→ Records for processing:
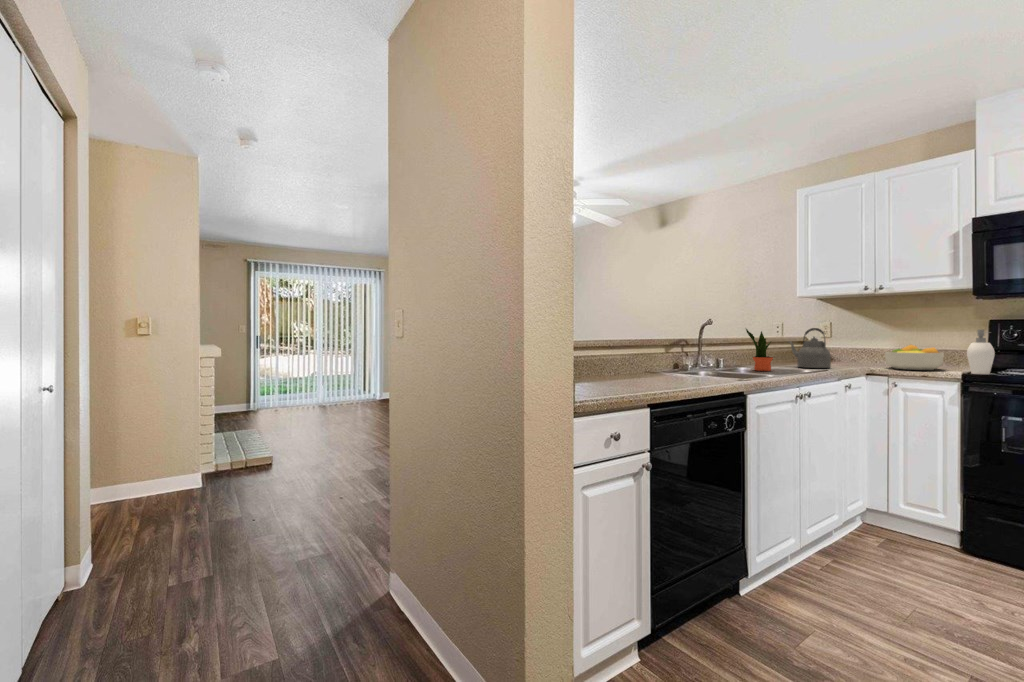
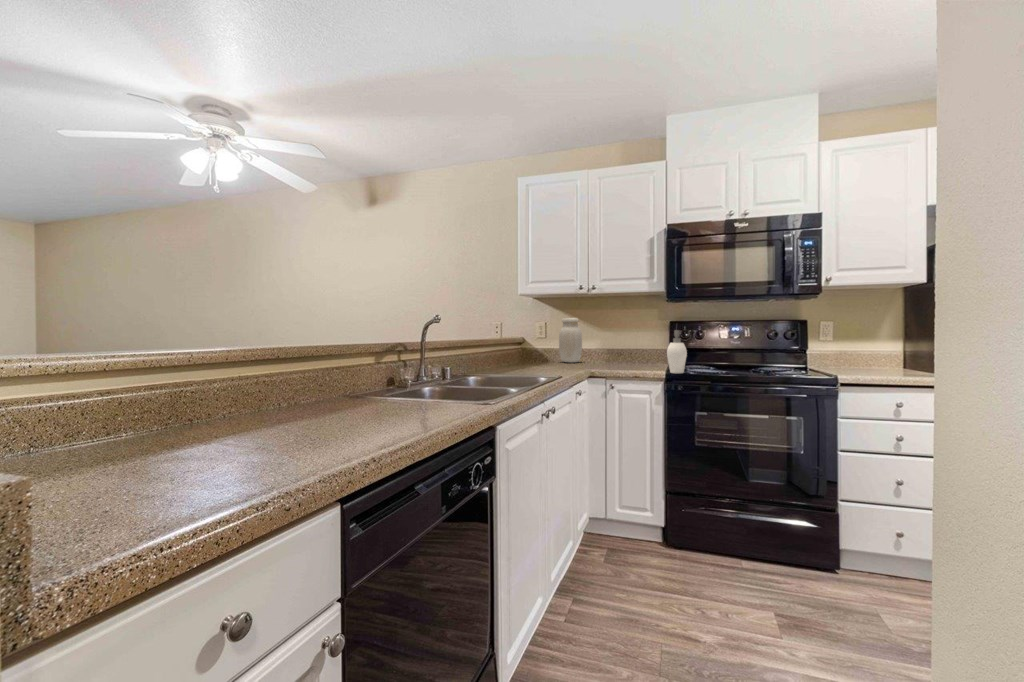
jar: none [845,318,873,362] -> present [559,318,582,363]
kettle: present [789,328,831,368] -> none [513,328,556,373]
potted plant: present [746,329,773,371] -> none [474,327,504,380]
fruit bowl: present [885,345,944,370] -> none [600,345,646,371]

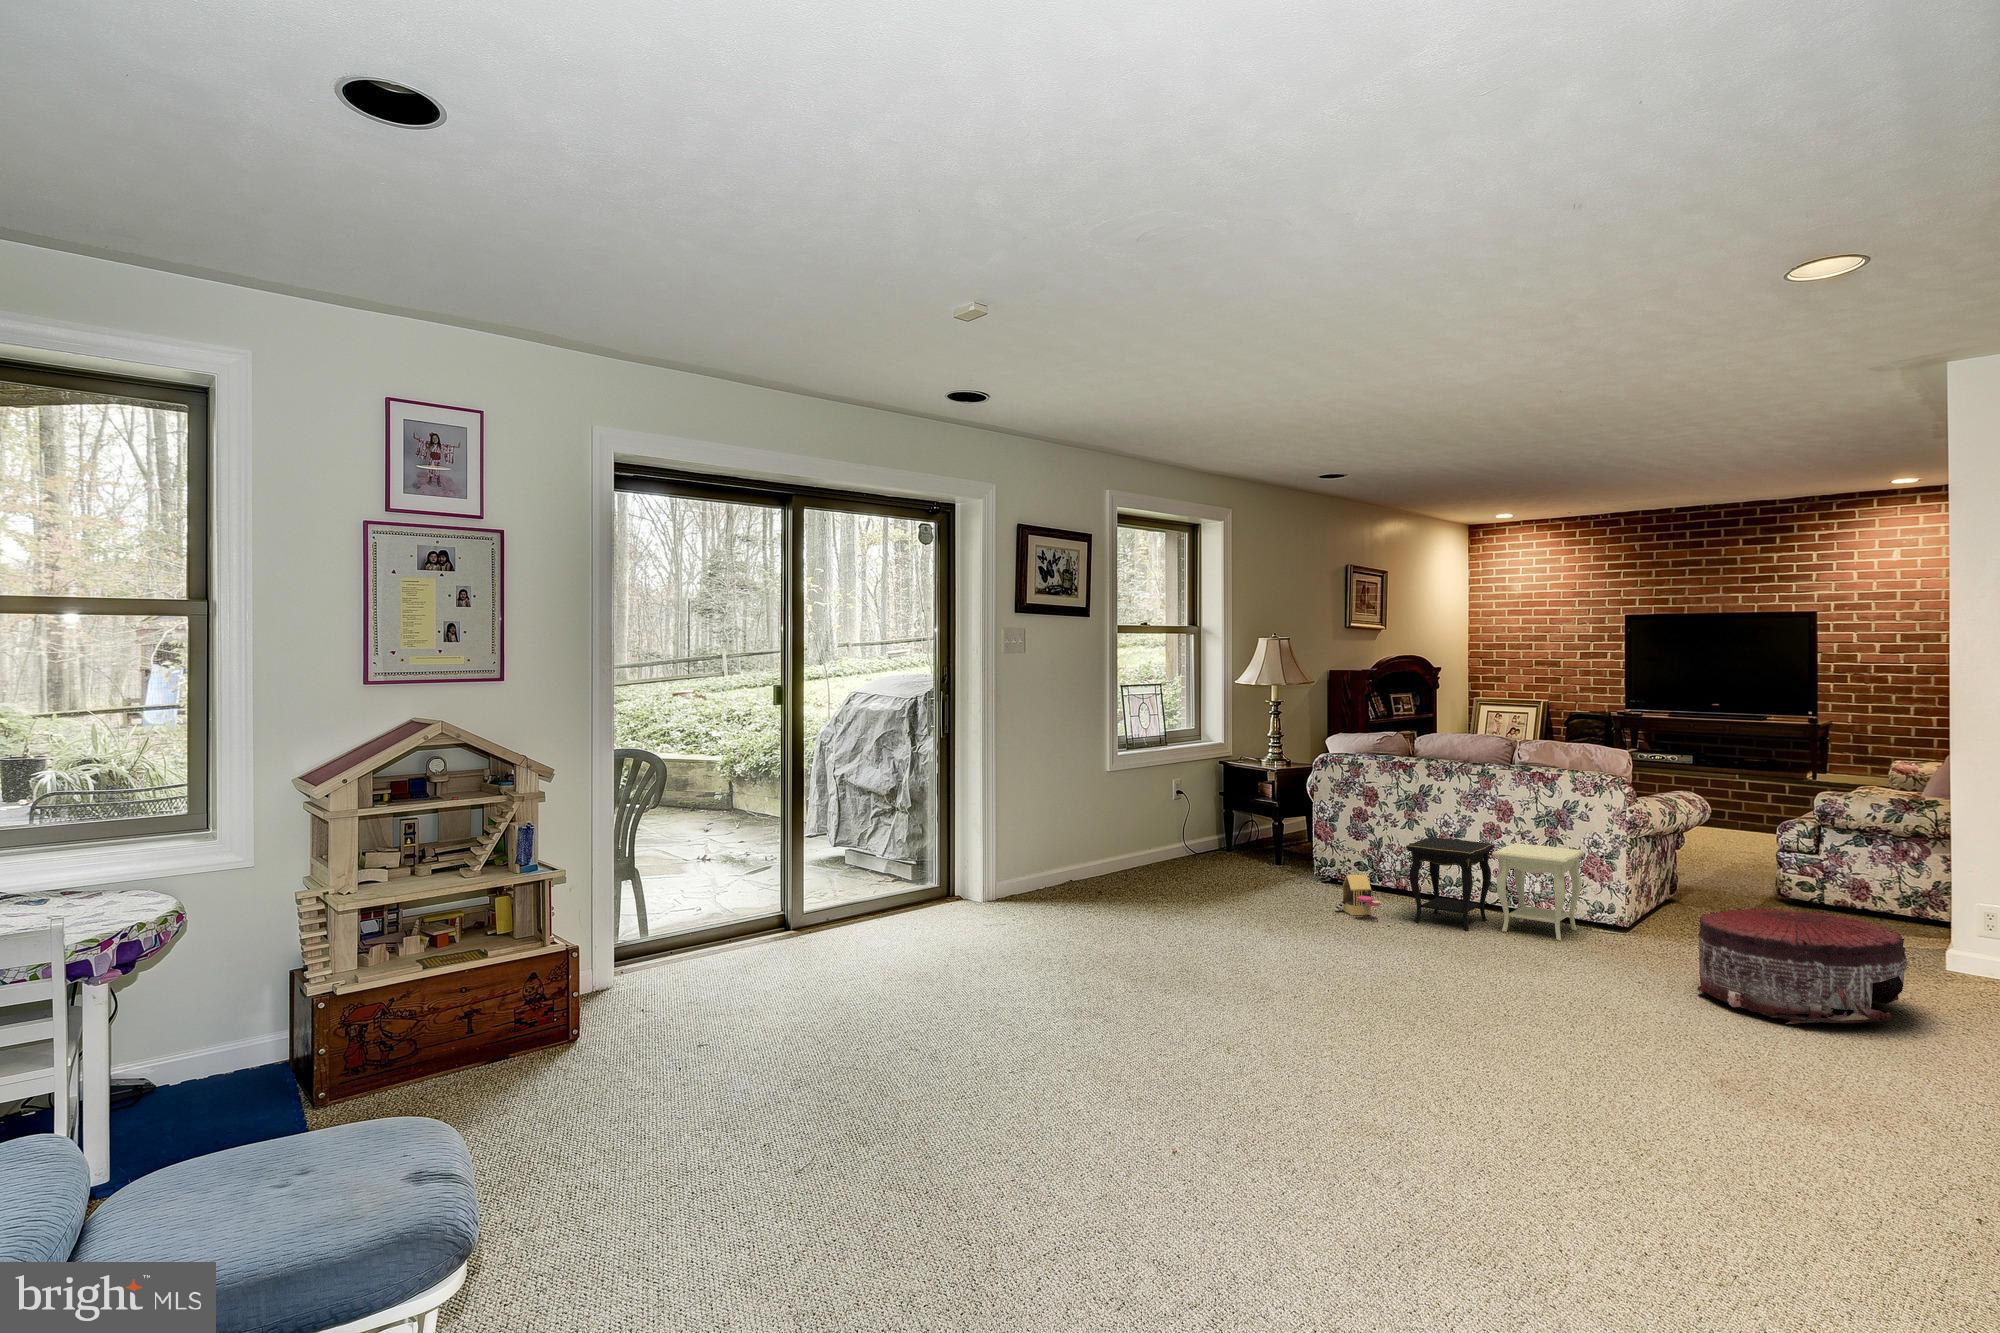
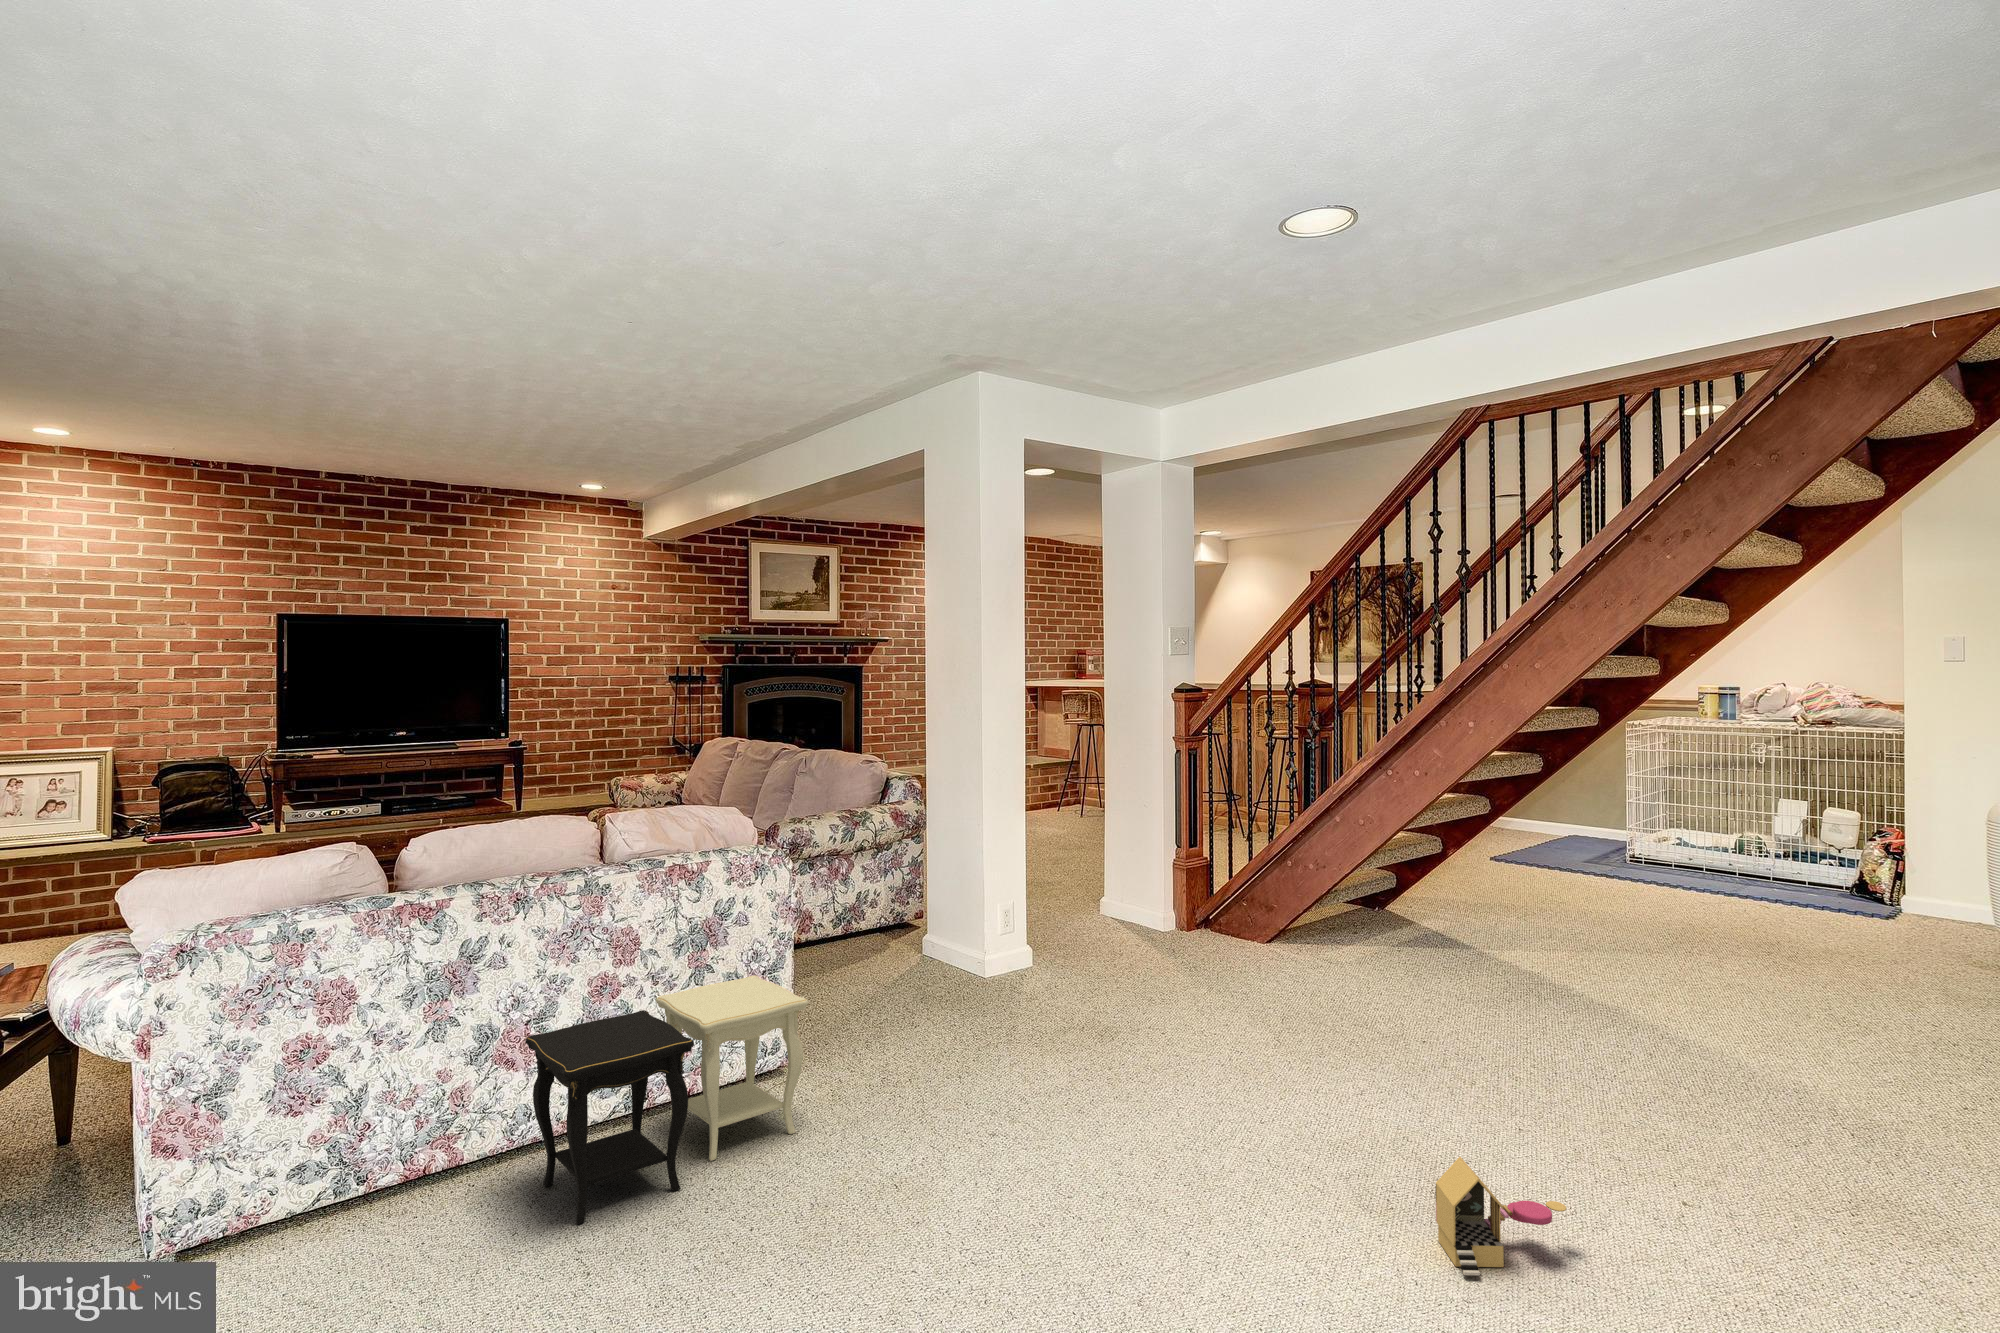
toy house: present [1334,875,1380,915] -> present [1436,1157,1566,1275]
pouf: present [1697,908,1908,1024] -> none [1010,962,1212,1122]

→ Problem details: Please copy out the entries above exactly as they appear, but skip their images.

→ Solved problem:
jar: none [845,318,873,362] -> present [559,318,582,363]
kettle: present [789,328,831,368] -> none [513,328,556,373]
potted plant: present [746,329,773,371] -> none [474,327,504,380]
fruit bowl: present [885,345,944,370] -> none [600,345,646,371]

toy house: present [1334,875,1380,915] -> present [1436,1157,1566,1275]
pouf: present [1697,908,1908,1024] -> none [1010,962,1212,1122]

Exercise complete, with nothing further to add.